La raccolta del Codex Salmasianus è risultata molto probabilmente dalla fusione di varie sillogi anteriori, fatte scegliendo centoni, rarità metriche, sententiae, composizioni versificate su tesi retoriche di scuola, epigrammi e poesiole su personaggi storici e mitologici, su curiosità naturali e artistiche, epigrammi satirici, erotici e osceni. Dei libri in cui originariamente era divisa la raccolta sono andati perduti i primi cinque, sostituiti in parte, specie dal Vossianus Q. 86 e dal Parisinus 8071, e forse anche altri componimenti. Un'idea del Salmasiano e di queste sillogi può esser data al profano dall'Appendix Vergiliana e dai Priapea. Il Salmasiano contiene persino una tragedia (n. 17) intitolata Medea, centone virgiliano composto, secondo quanto ci dice Tertulliano, da Osidio Geta, e una controversia (n. 21) in 285 esametri. Ma i componimenti più interessanti, anche storicamente, sono quelli scritti da alcuni poeti vissuti in Africa negli ultimi anni del dominio dei Vandali. Anzi da alcuni accenni a persone e fatti dei Vandali si può conchiudere che la raccolta fu fatta tra il 532 e il 534. Il poeta di cui è stato raccolto il maggior numero di componimenti è Lussorio, un grammatico, a cui è dovuto tra l'altro un elegante epitafio per la bimba di un capitano vandalo. Notevoli nel codice anche i 100 indovinelli di Sinfosio, destinati ad essere nei secoli seguenti un modello imitatissimo di questo genere di letteratura, e il famoso Pervigilium Veneris, conservatoci anche dal codice Paris. 8071.

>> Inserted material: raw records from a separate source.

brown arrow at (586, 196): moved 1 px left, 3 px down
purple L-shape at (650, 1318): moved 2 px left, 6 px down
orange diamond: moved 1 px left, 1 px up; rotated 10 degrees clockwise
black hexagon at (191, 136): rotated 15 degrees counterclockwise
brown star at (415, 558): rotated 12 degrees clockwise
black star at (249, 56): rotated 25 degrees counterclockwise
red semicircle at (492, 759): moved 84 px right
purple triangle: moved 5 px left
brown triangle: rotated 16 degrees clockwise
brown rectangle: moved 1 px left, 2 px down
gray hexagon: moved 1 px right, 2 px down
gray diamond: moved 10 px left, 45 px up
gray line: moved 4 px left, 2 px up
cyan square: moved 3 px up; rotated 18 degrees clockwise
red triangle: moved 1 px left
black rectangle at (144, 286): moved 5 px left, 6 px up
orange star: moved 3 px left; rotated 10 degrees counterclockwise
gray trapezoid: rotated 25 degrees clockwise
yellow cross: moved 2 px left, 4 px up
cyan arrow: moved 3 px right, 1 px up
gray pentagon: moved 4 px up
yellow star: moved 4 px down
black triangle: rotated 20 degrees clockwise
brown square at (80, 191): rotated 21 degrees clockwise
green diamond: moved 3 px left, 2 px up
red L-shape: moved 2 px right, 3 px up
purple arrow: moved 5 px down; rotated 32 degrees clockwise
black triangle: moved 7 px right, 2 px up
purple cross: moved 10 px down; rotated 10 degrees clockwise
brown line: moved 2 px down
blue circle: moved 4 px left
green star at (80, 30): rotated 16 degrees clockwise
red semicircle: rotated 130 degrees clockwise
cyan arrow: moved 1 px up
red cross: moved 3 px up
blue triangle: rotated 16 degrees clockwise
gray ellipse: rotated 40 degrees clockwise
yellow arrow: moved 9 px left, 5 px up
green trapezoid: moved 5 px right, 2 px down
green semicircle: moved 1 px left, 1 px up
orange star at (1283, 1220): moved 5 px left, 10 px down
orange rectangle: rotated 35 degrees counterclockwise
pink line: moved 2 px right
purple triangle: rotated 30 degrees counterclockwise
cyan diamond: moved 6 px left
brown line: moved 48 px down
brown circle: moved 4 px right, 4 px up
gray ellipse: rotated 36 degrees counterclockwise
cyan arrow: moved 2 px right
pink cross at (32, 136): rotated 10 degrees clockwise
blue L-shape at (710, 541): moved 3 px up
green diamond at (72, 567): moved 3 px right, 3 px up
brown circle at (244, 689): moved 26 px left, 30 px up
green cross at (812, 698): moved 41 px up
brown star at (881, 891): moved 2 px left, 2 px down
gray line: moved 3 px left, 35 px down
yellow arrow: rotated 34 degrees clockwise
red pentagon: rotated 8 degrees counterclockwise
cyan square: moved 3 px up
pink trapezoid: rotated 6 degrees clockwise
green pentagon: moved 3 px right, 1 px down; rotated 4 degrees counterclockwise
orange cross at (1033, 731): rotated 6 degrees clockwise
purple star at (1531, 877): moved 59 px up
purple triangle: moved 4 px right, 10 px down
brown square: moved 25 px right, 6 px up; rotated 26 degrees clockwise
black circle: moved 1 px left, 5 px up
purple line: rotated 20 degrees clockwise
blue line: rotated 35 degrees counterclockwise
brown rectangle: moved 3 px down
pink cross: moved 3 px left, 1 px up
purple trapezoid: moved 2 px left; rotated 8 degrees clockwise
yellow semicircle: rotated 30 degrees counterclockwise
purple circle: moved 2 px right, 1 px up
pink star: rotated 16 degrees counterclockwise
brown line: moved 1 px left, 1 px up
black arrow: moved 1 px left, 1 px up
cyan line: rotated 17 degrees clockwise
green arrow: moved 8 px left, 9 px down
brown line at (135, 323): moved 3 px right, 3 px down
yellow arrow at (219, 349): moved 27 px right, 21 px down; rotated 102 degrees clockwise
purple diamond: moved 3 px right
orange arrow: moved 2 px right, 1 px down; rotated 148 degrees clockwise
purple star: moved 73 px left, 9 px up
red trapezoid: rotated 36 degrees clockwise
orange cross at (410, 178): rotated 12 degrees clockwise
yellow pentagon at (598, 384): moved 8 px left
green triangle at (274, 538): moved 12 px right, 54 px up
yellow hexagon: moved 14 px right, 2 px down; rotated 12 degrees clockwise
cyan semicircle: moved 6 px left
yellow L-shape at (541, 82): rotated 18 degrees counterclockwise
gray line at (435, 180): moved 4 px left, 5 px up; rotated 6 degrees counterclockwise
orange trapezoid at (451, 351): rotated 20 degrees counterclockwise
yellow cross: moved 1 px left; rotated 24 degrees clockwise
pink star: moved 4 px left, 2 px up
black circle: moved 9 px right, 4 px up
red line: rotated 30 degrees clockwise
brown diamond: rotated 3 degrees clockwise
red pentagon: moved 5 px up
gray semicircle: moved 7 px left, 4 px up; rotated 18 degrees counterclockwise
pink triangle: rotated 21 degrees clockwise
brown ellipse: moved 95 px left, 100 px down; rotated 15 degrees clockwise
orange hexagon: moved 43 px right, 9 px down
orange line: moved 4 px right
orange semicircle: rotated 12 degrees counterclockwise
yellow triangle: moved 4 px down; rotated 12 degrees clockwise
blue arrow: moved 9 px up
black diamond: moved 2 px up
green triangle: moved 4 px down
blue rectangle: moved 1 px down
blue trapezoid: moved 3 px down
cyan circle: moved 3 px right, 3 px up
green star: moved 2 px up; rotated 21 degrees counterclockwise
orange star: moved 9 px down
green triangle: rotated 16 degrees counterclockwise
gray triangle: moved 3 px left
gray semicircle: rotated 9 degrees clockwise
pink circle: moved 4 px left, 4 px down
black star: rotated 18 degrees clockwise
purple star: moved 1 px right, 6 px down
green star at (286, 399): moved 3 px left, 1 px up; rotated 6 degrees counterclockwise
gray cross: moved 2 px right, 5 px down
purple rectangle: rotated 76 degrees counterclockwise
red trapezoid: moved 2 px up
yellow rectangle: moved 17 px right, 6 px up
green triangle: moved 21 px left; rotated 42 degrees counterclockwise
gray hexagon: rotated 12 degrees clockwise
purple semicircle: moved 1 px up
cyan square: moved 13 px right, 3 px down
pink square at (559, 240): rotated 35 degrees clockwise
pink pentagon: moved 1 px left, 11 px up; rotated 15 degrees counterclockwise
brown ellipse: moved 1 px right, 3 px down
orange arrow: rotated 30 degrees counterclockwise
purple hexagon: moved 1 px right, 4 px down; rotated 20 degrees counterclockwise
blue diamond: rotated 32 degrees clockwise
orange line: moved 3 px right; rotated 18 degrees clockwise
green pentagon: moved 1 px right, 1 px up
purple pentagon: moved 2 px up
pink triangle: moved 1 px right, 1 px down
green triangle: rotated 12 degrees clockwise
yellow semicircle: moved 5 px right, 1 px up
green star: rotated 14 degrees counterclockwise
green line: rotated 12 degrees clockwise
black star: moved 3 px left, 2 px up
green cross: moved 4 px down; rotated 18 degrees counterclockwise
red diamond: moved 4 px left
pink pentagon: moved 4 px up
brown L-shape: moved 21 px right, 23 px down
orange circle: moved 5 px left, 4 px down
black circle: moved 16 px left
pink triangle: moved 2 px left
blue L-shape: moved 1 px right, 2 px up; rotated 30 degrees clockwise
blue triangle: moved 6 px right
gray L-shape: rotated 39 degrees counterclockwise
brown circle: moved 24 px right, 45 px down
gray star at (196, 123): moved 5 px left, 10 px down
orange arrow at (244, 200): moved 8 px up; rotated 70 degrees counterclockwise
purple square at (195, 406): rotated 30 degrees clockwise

Nell'edizione di Bücheler e Riese, precedono i componimenti del Codice Salmasiano pochi carmi di codici anteriori. I più importanti sono il frammento del poema di Rabirio (?), conservatoci da un papiro ercolanense, e le due precationes, Terrae ed omnium herbarum, dell'età augustea. Seguono il Salmasiano numerosi componimenti tratti da codici dell'VIII, IX e X secolo, tra i quali i cosiddetti carmina Einsidlensia.

Interessantissimi, come documenti di storia e d'umanità, sono i due volumi di carmina epigraphica, completati nel 1926 dal Lommatzsch, con un supplemento, contenente una scelta di carmi epigrafici scoperti o editi dopo il 1896. La raccolta va dal Carme Arvale alle epigrafi cristiane del VI secolo. Nel 1895 M. Ihm pubblicò gli epigrammi di papa Damaso, come primo volume di supplementa all'Antologia.

Oltre al Salmasianus (secoli VII-VIII) sono da citare per sillogi secondarie i codd. Vossianus Q. 86 e Bernensis 611. Sugli altri numerosi codici, da cui son tratti gli altri carmi dell'Antologia, non è qui il caso di fermarsi. Le due precationes sono nel Vossianus Q. 9. Le prime raccolte di componimenti latini secondarî sono dovute allo Scaligero (1573) e a P. Pithoeus (1590). Seguirono nel sec. XVIII la raccolta di P. Burmann in 2 volumi, e nel sec. XIX quella più ampia di H. Meyer, pure in due volumi. La raccolta più recente è quella di Bücheler e Riese (2ª ediz 1894-1906), con i due supplementi dello Ihm e del Lommatzsch. Il Salmasianus è stato edito anche dal Bährens nel IV volume dei Poëtae Latini minores. I carmina epigraphica sono stati editi, dopo il Bücheler, dall'Engstrom (1912). Naturalmente alcuni carmi appartenenti a determinati poeti hanno avuto edizioni a parte, o si trovano in altre edizioni o collezioni. Anche i carmina epigraphica non rappresentano che una scelta fatta su più ampie collezioni epigrafiche e su periodici.

Bibl.: Per l'Antologia latina in genere e per la sua storia, v. M. Schanz, Gesch. d. Röm. Lit. Monaco 1920, IV, ii, pp. 69-70 e l'articolo di F. Marx, in Pauly-Wissowa, Real-Encycl., I, col. 2391 segg. Per i poeti d'Africa e in genere del Salmasianus, Schanz, op. cit., p. 70 segg. e Levy, art. Luxorius, in Pauly-Wissowa, Real-Encycl., XIII, col. 2102 segg.